- AIM OF THE TASK: Switch "difference" to "gap" everywhere it appears in the records below and reproduce them with no other changes. Omit the pictures from your answer.

_ _ _ _ _ _ _

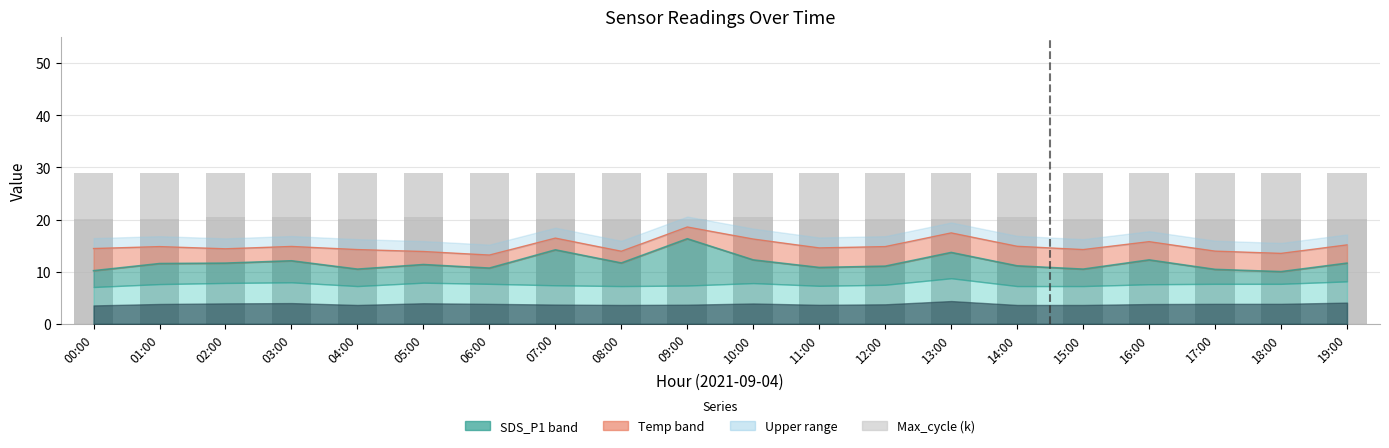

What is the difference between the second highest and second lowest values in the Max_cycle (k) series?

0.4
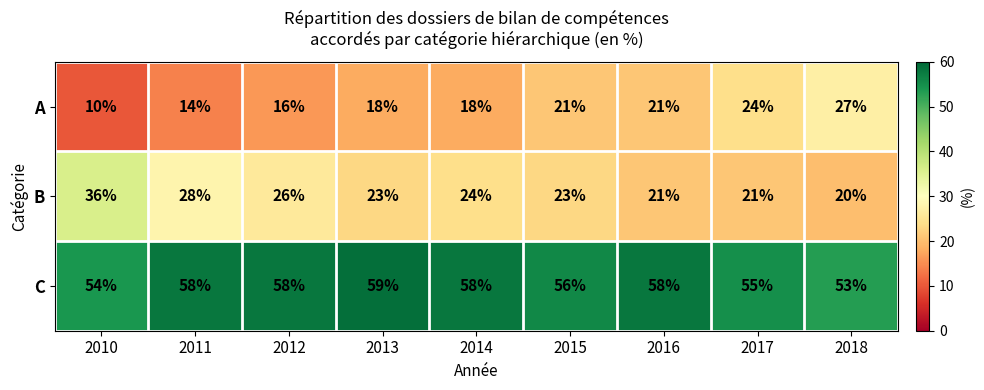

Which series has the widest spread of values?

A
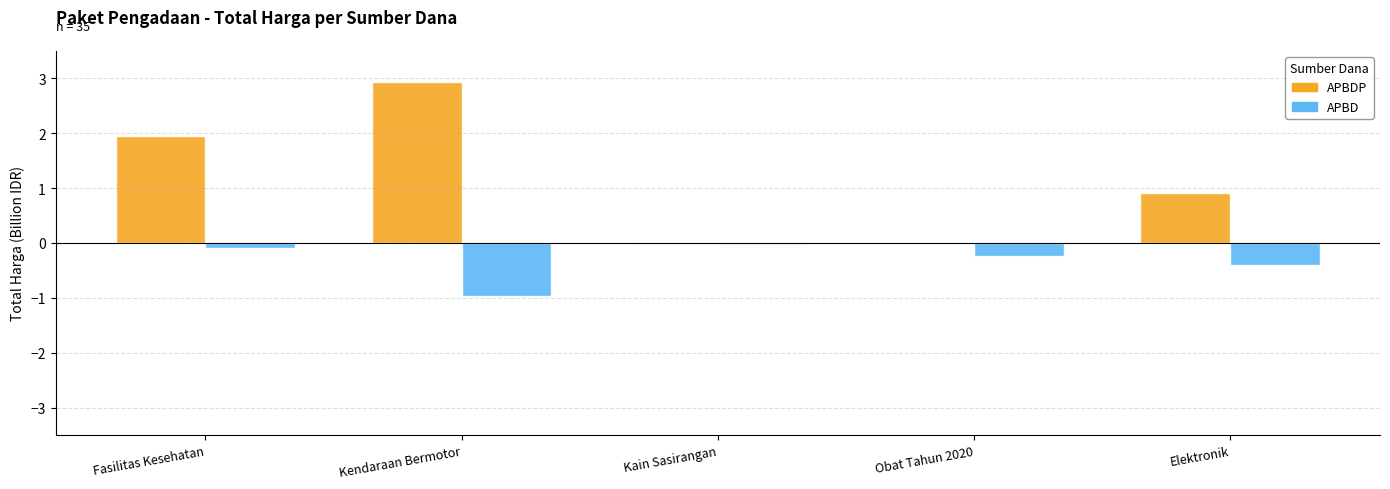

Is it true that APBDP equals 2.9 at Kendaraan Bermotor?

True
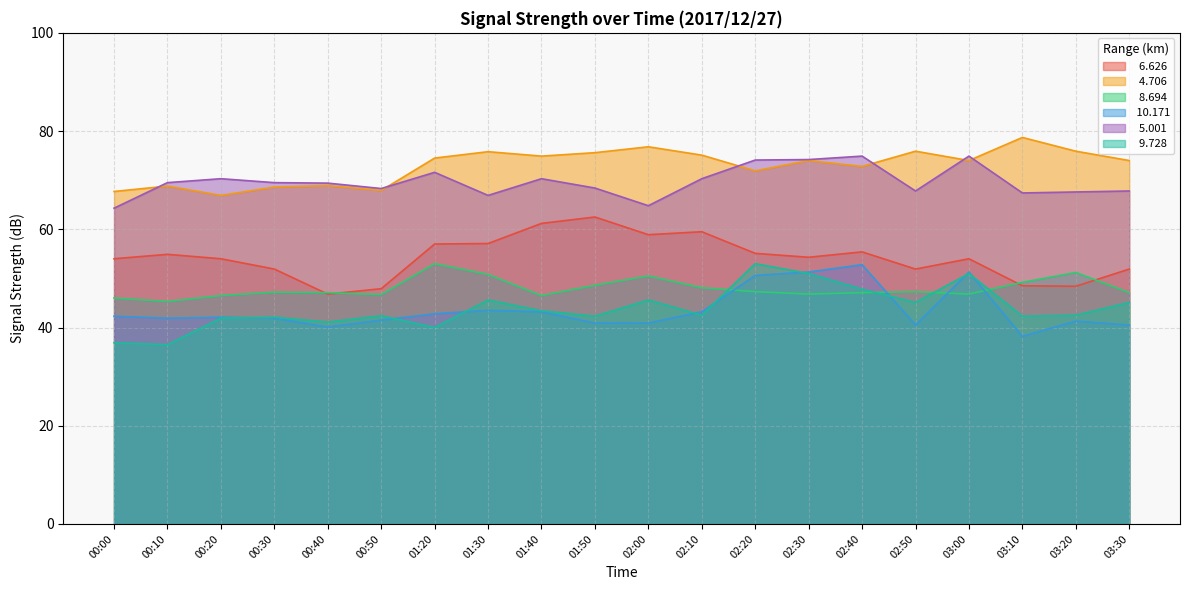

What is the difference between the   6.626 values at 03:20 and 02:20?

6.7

_ _ _ _ _ _ _

- ANSWER SECTION:
What is the gap between the second highest and second lowest values in the Max_cycle (k) series?

0.4

Which series has the widest spread of values?

A

Is it true that APBDP equals 2.9 at Kendaraan Bermotor?

True

What is the gap between the   6.626 values at 03:20 and 02:20?

6.7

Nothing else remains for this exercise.